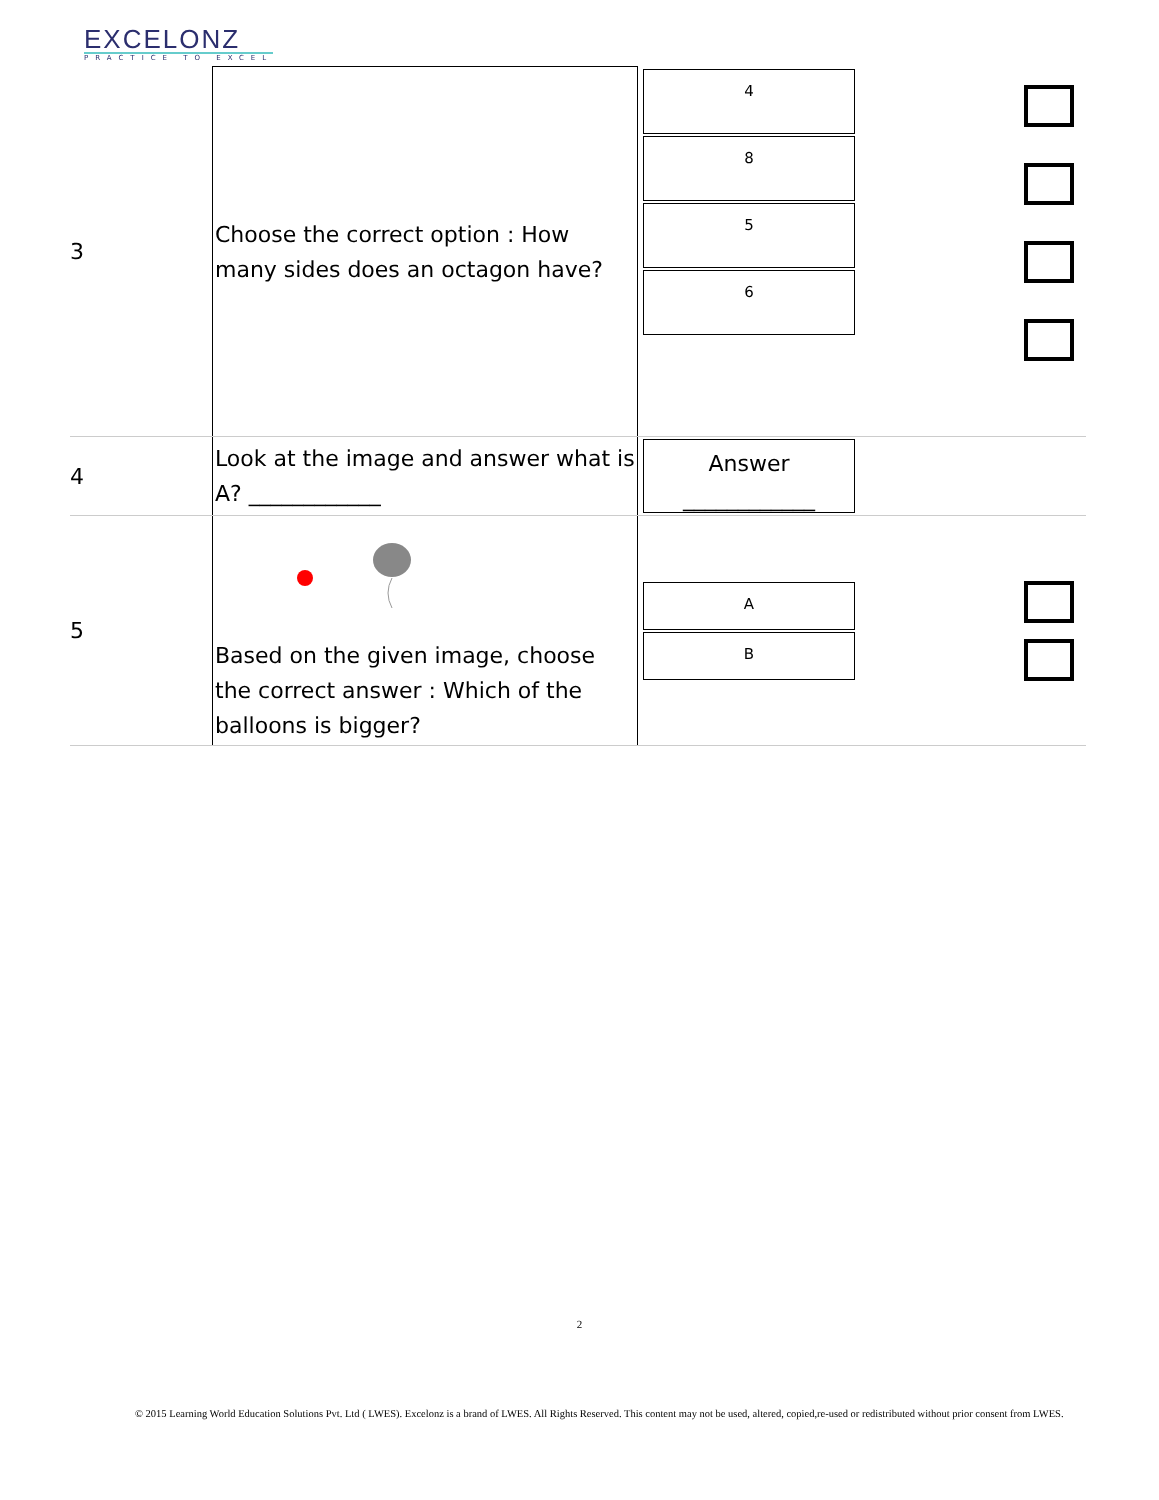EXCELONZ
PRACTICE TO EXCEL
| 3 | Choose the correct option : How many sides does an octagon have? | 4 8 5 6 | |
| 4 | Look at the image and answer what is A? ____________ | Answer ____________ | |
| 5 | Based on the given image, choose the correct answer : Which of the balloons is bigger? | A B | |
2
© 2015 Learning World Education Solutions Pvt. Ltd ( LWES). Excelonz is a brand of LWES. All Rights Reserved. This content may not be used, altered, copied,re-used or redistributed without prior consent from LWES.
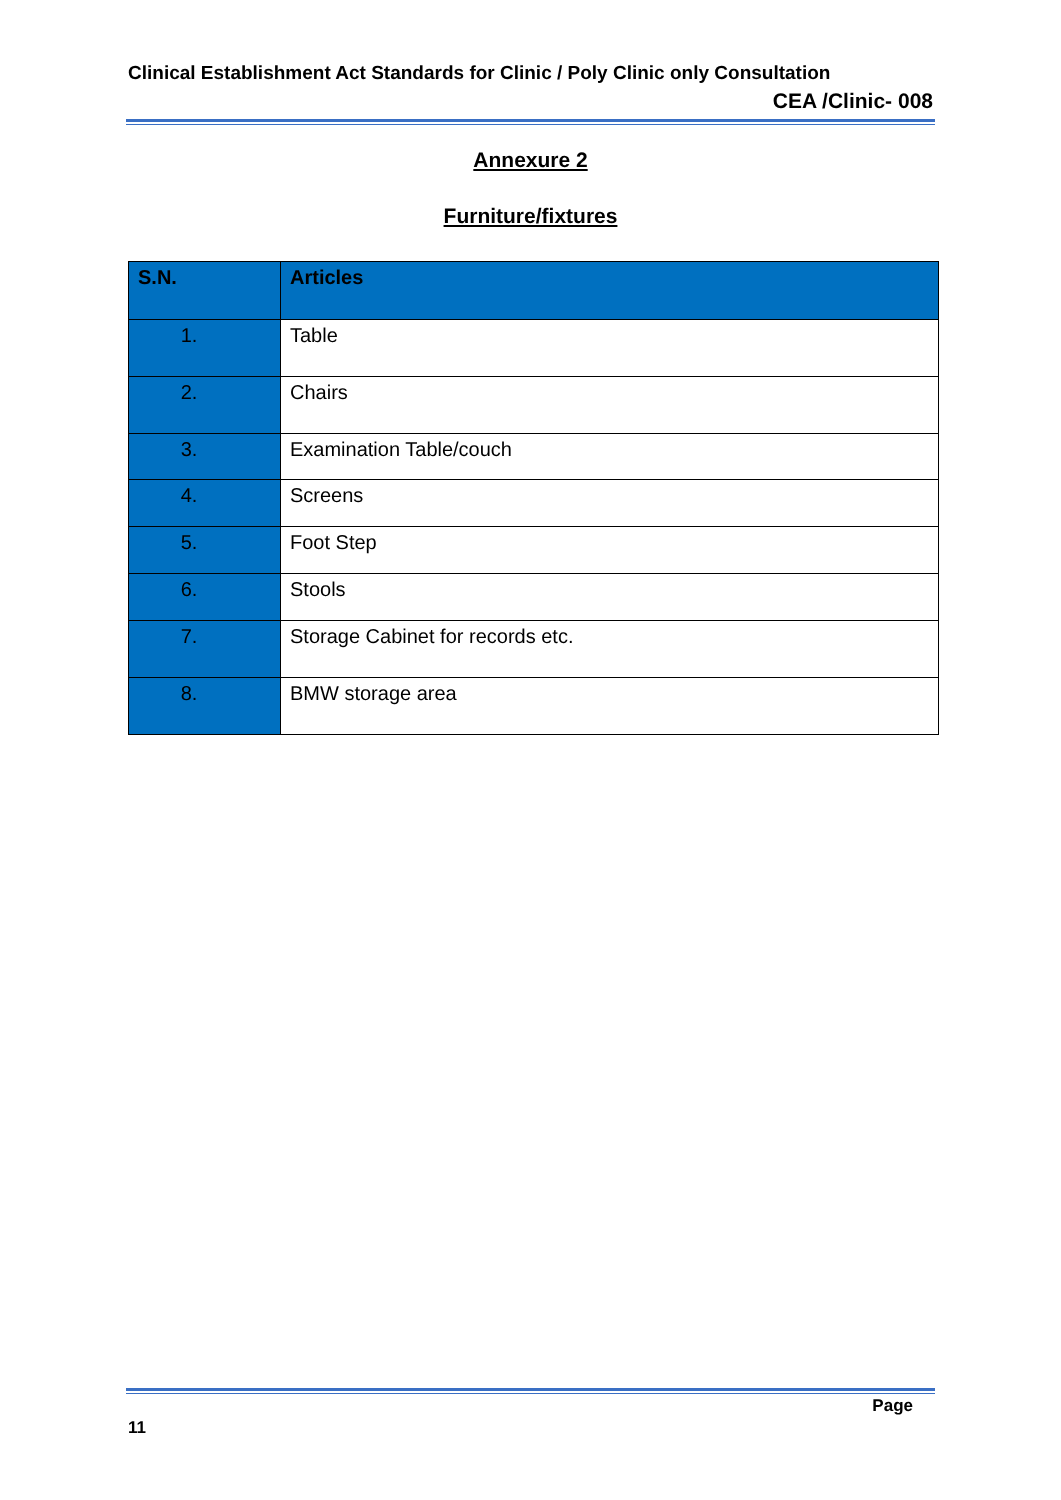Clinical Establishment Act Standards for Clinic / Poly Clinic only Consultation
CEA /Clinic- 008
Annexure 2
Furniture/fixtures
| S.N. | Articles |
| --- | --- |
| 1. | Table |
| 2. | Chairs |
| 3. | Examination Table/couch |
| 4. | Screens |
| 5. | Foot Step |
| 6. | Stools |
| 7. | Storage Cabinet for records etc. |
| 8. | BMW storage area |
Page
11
---
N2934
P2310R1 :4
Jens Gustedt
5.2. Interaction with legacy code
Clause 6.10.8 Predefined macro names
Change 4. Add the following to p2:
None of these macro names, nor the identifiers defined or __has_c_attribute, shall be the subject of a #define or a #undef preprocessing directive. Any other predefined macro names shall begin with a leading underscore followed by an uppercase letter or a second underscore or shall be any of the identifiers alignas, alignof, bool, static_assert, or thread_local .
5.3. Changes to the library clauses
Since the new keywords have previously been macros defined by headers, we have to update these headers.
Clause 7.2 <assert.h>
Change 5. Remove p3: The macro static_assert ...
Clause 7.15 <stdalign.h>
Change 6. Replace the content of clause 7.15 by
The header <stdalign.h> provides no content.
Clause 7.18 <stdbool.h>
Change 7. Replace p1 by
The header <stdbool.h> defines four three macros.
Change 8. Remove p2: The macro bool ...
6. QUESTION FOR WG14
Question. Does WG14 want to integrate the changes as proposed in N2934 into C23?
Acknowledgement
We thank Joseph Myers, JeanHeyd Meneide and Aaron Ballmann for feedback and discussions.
==
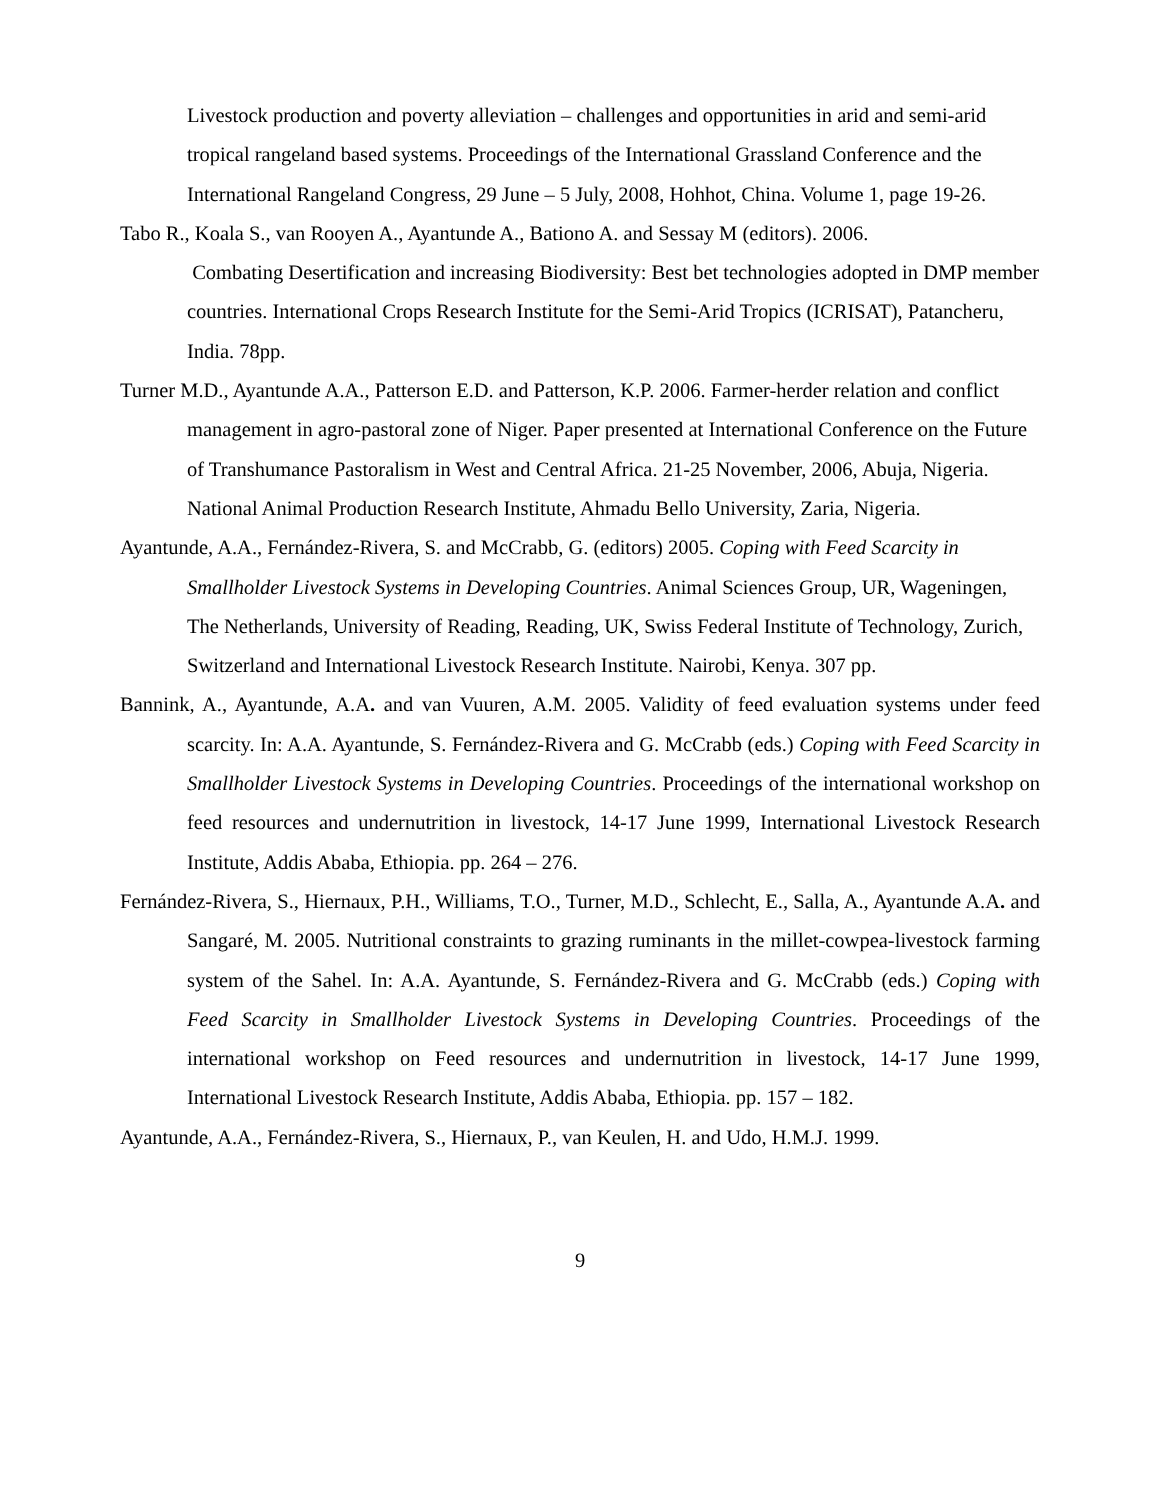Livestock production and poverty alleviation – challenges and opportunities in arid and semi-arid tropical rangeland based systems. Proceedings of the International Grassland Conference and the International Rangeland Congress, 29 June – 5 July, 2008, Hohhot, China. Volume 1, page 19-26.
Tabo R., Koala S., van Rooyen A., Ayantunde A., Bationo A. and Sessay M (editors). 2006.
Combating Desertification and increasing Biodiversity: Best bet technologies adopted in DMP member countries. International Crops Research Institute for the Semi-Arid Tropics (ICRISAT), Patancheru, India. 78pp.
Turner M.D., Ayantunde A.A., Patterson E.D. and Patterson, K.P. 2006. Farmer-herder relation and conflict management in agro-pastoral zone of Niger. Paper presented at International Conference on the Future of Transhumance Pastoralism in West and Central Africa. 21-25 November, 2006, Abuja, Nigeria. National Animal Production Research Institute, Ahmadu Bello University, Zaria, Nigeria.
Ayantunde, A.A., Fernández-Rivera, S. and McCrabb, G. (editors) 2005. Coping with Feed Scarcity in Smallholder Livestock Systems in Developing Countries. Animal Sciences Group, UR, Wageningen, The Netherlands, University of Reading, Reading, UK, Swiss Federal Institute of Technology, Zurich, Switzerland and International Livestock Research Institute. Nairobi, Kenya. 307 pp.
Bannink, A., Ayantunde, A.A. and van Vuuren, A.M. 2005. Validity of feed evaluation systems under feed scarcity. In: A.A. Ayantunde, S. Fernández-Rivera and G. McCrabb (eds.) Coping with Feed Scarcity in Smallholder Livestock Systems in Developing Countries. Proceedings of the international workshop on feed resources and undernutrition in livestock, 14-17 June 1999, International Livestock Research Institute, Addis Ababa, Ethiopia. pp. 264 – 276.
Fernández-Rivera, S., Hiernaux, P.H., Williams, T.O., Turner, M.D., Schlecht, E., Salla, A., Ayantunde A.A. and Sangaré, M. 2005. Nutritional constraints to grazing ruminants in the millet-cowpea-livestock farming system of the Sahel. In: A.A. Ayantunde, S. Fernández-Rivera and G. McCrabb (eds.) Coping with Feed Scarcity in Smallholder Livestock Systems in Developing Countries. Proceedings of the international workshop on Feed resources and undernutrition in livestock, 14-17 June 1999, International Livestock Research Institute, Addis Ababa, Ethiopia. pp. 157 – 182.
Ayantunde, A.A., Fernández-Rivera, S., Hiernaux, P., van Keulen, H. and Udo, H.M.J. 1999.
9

## [Work to complete]
Output the lines above between the one holding "5.2. Interaction with legacy code" and the one holding "Change 4. Add", inclusive, with nothing before or after them.

## [Answer area]
5.2. Interaction with legacy code
Clause 6.10.8 Predefined macro names
Change 4. Add the following to p2:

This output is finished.